Mehmet Yiğit Gürdal, insanların yalan söyleme davranışlarını açıklama konusundaki bir deneyi ise şu şekilde aktardı: “Bir başka deneyimizde ise katılımcılardan kimsenin görmeyeceği bir odaya geçip zar atmasını ve çıkan rakamı kâğıda yazıp getirmesini rica ediyoruz. Kâğıtta yazan sayıya göre katılımcıya ödeme yapıyoruz. Maksimum ödül burada 6, ancak ilginç bir noktayla karşılaşıyoruz: Yalandan elde edebileceğiniz kâr artınca yalan söylemeler dramatik şekilde artmamış. Yani yalan söylerseniz elde edebileceğiniz kazanç, yalanın belirleyicisi değil. Bu biraz da sosyal imajla alakalı. Ortaya koyduğunuz bilgi sizi çok yalan söylüyor gibi gösterecekse ondan kaçınıyoruz. Gerçekten 6 gelse de bazı insanlar yalancı konumuna düşmemek için 6 demek istememişler.”

Son olarak Mehmet Yiğit Gürdal giderek popüler hale gelen ve davranışsal ekonomiden kaynağını alan nudge (dürtme) şeklinde tabir edilen uygulamalara ve bu yaklaşımın öncülerinden biri olan Richard Thaler’a dair bilgiler sundu. Gürdal “nudge” yaklaşımının bireylere elden geldiğince özgür bir hareket alanı bırakıp onların seçimlerini şekillendirmek ve bu seçimlerin toplumun yararına olmasını sağlamaktan ibaret olduğunu belirterek şu ifadeleri ekledi: “Örneğin, organların bağışlanması gereken ülkelerde organ bağışlama oranlarının zaten yüksek seyrettiğini görüyoruz. Bireysel emeklilik sistemiyle de paralellik kurulabilir.

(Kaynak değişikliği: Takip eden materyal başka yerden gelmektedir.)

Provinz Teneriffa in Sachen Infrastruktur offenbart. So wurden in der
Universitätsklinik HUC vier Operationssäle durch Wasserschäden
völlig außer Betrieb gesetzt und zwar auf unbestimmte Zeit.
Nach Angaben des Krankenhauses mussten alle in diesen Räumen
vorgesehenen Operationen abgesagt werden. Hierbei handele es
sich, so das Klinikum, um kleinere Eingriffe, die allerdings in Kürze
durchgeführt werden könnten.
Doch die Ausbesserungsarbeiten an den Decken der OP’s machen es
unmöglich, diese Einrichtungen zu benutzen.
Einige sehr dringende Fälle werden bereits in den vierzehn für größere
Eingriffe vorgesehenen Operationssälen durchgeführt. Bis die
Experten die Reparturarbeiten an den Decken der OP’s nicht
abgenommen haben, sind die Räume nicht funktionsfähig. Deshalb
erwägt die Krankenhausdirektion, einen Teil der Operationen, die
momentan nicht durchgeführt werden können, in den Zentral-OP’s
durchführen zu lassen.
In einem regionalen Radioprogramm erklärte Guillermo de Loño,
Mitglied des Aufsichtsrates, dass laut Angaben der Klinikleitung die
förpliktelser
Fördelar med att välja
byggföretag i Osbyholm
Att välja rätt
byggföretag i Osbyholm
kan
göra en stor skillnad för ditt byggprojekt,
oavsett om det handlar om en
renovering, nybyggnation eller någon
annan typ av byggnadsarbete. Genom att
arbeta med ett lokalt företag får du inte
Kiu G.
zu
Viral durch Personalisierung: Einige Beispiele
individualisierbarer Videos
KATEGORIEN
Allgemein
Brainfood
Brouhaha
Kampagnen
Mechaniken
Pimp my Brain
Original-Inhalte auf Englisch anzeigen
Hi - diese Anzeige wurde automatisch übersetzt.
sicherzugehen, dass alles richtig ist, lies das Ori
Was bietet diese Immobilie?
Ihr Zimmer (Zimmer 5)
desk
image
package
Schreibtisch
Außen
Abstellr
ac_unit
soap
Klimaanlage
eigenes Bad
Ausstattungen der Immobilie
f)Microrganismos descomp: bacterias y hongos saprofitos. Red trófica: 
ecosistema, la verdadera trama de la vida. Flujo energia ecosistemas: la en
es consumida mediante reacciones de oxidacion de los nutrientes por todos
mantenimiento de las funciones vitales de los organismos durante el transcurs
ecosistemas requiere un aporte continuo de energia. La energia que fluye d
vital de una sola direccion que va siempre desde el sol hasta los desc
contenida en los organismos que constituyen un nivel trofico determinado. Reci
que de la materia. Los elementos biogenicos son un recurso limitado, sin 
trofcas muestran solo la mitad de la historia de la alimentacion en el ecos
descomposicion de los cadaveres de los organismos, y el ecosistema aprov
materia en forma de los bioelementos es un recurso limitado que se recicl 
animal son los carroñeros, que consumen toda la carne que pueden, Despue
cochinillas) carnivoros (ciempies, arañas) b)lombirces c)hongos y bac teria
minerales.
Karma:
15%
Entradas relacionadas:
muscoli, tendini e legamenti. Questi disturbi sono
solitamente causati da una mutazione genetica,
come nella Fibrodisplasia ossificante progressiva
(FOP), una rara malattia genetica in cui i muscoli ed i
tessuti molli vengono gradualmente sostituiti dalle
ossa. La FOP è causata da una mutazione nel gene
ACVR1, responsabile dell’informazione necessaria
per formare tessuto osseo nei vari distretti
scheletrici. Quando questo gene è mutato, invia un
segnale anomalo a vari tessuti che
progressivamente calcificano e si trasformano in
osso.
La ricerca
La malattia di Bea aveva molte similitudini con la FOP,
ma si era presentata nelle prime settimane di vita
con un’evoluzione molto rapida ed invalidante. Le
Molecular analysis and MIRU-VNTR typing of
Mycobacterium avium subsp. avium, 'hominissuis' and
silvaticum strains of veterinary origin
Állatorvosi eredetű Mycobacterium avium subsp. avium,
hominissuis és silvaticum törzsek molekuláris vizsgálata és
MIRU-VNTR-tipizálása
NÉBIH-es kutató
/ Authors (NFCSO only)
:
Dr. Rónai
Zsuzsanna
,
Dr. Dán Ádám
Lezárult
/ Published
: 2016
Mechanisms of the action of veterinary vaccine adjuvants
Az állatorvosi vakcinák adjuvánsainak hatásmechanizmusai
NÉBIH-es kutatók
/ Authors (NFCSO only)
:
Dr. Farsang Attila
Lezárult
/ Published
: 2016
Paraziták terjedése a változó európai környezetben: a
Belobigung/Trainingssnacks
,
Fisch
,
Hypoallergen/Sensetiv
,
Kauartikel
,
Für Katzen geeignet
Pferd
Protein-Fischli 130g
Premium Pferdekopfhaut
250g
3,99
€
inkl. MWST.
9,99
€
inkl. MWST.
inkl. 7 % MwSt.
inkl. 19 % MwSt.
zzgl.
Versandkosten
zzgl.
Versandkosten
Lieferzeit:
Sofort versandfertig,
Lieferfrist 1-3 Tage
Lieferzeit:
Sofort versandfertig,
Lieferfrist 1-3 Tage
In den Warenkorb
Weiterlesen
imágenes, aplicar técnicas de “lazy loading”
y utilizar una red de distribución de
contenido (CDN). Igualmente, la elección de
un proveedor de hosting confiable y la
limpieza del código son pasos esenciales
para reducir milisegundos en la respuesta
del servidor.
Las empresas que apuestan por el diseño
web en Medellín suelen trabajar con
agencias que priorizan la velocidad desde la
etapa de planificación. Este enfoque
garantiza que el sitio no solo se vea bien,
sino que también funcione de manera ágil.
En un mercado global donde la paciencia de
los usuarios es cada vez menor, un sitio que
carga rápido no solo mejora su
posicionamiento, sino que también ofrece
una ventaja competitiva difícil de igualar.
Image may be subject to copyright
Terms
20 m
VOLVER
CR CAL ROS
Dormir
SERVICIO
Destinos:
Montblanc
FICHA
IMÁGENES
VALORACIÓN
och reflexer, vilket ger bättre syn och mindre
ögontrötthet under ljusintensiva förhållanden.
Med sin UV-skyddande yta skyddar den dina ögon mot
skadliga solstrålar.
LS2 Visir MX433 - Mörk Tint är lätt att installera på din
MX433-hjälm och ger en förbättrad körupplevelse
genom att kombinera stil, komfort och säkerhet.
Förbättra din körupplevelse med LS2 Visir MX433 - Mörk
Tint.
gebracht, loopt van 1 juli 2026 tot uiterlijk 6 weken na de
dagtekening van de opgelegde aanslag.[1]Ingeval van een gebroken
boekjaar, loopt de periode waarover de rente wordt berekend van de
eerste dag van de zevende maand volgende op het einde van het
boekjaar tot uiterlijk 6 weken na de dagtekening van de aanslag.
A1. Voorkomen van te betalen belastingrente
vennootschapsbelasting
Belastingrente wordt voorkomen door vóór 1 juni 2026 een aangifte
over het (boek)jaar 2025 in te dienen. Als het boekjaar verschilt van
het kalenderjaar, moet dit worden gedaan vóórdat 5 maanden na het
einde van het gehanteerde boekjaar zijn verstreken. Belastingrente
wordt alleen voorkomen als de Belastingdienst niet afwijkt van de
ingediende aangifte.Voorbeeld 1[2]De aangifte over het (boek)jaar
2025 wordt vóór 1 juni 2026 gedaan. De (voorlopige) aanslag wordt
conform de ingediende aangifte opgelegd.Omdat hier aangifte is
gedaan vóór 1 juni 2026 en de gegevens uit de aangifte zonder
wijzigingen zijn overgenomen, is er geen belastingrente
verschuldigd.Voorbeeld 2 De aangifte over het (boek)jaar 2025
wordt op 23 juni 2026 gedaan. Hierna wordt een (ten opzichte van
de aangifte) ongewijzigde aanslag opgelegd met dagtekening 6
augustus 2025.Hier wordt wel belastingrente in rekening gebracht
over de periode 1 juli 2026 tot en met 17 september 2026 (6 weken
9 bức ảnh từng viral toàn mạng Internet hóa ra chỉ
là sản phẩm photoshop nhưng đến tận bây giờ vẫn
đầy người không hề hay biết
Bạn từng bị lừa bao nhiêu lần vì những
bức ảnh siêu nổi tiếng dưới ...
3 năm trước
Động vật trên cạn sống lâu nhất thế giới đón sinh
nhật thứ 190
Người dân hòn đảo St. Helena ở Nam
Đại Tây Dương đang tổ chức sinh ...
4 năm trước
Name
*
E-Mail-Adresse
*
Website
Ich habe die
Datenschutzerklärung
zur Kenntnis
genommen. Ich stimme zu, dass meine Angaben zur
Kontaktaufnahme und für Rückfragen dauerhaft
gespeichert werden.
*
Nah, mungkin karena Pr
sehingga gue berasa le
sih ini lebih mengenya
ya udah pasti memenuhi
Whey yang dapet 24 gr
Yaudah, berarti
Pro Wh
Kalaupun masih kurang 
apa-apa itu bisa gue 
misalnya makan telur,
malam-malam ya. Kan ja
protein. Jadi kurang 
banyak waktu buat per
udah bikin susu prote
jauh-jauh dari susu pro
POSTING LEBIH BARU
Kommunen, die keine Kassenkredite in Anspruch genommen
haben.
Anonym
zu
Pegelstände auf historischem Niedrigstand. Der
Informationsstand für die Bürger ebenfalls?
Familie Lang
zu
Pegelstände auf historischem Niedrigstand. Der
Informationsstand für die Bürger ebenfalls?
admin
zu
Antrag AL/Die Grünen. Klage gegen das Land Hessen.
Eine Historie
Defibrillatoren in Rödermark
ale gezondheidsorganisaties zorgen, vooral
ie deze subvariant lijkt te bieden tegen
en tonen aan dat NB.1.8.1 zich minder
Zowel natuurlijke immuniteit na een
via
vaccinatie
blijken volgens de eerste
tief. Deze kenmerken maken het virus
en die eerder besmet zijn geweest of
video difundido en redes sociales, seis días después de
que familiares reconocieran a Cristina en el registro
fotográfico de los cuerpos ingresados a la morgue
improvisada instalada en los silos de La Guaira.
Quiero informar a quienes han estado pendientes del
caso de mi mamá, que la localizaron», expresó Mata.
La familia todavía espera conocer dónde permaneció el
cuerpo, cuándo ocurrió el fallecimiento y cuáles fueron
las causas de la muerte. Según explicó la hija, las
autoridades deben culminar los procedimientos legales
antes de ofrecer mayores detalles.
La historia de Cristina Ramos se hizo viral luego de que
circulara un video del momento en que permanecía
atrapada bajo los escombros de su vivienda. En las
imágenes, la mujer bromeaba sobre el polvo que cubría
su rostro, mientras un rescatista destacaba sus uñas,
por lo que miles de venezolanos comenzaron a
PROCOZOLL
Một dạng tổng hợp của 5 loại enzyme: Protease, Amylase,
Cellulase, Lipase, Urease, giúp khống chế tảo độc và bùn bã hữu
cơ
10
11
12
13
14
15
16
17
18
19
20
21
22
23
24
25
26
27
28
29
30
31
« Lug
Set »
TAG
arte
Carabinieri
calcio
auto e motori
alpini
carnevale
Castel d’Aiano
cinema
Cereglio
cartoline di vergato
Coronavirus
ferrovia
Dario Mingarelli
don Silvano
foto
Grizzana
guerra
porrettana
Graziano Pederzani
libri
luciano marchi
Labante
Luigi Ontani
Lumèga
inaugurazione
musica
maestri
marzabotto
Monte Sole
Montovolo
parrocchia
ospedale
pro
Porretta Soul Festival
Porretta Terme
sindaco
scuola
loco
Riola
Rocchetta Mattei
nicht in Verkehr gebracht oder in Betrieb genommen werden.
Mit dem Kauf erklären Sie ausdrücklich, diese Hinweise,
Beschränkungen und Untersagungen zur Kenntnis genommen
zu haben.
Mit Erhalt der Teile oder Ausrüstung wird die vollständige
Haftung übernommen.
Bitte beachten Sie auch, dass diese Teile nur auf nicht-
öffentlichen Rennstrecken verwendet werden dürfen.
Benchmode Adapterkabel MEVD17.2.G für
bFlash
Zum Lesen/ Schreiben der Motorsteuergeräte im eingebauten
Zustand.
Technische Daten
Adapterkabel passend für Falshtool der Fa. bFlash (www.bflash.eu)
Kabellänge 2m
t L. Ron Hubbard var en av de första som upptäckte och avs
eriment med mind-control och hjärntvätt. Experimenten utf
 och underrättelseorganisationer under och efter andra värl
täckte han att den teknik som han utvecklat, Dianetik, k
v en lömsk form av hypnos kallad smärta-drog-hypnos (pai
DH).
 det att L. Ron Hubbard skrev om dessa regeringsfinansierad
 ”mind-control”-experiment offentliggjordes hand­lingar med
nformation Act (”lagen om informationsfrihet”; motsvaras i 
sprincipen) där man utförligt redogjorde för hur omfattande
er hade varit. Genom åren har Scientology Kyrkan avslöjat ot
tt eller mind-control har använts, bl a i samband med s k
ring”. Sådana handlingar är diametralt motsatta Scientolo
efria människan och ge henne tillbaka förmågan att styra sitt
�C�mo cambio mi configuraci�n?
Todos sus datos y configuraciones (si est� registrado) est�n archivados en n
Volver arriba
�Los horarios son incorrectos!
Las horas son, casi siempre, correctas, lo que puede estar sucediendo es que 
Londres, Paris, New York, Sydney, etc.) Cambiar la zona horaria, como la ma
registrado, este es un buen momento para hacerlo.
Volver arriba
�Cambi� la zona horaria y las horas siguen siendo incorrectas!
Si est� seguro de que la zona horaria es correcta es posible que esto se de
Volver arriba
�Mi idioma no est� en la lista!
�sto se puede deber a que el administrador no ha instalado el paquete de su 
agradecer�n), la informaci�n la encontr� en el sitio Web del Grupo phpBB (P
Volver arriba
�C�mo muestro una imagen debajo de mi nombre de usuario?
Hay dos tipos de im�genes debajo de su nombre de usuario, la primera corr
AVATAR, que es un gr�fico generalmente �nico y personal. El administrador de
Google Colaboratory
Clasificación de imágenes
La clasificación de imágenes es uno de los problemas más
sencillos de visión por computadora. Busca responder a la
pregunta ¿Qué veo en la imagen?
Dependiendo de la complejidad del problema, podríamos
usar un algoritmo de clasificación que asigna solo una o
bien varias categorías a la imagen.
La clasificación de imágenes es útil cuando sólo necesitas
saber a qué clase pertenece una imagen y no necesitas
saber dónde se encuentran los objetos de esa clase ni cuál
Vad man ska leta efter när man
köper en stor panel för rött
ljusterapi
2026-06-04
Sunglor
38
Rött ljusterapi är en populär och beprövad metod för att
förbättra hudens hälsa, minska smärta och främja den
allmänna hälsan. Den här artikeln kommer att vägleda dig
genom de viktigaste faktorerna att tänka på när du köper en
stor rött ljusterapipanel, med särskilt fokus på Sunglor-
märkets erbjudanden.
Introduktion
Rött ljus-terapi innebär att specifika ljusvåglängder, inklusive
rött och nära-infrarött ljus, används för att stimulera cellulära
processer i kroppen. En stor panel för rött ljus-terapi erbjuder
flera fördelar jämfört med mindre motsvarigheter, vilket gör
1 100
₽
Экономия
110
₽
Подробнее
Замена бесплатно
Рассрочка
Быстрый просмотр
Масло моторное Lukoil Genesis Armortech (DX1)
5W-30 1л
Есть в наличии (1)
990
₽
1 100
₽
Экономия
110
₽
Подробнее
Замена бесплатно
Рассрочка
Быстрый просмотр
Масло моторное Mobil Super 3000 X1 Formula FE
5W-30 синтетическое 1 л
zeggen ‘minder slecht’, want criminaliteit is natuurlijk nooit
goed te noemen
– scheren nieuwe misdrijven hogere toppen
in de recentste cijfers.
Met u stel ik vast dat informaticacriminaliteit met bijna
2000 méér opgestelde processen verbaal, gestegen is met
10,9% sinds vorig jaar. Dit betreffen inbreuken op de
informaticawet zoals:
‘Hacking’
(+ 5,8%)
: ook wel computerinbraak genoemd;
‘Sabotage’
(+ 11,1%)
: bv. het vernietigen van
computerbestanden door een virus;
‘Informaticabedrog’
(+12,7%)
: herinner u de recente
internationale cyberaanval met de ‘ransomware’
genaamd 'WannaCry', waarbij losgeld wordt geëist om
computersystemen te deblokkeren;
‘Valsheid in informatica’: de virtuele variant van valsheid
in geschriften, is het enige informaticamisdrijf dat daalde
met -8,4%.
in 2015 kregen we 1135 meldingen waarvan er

Burada maaşınızın belli bir miktarını emeklilik fonuna yatırıyorsunuz. İnsanlar zamanla daha çok biriktirmelerine yardımcı olduğu için bunun iyi bir uygulama olduğunu düşünüyorlar.” Gürdal, nudge yaklaşımına karşı eleştiriler doğrultusunda bazı opsiyonların sağlanarak insanların hür iradeleriyle karar vermelerini savunanların da bulunduğunu hatırlattı.

 

Mehmet Yiğit Gürdal hakkında

2001 yılında Boğaziçi Üniversitesi Endüstri Mühendisliği bölümünden mezun olan Mehmet Yiğit Gürdal, Sabancı Üniversitesi’nde ekonomi dalında yüksek lisansını tamamladıktan sonra University of Minnesota’da davranış ekonomisi üzerine doktorasını aldı. Boğaziçi Üniversitesi ekonomi laboratuvarında davranışsal ekonomi alanında çeşitli araştırmalar yürüten Gürdal; karar verme, iletişim biçimleri, yalan söylemek ve müşterekler bağlamında iş birlikleri gibi günümüz için önemli konular üzerinde çalışmakta.